Records from a data collection
# # # # #

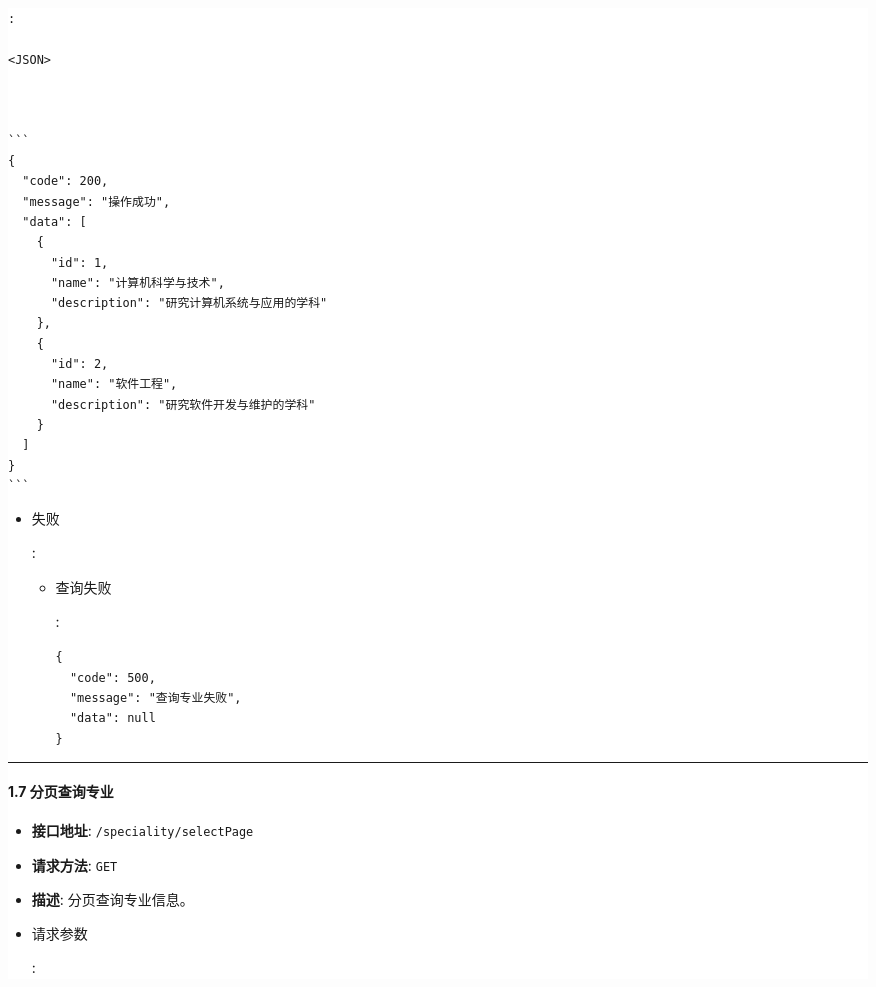     :

    <JSON>

    

    ```
    {
      "code": 200,
      "message": "操作成功",
      "data": [
        {
          "id": 1,
          "name": "计算机科学与技术",
          "description": "研究计算机系统与应用的学科"
        },
        {
          "id": 2,
          "name": "软件工程",
          "description": "研究软件开发与维护的学科"
        }
      ]
    }
    ```

  - 失败

    :

    - 查询失败

      :

      <JSON>

      

      ```
      {
        "code": 500,
        "message": "查询专业失败",
        "data": null
      }
      ```

------

#### **1.7 分页查询专业**

- **接口地址**: `/speciality/selectPage`

- **请求方法**: `GET`

- **描述**: 分页查询专业信息。

- 请求参数

  :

# # # # #

The answer should consist of every line above in which "description" appears.

          "description": "研究计算机系统与应用的学科"
          "description": "研究软件开发与维护的学科"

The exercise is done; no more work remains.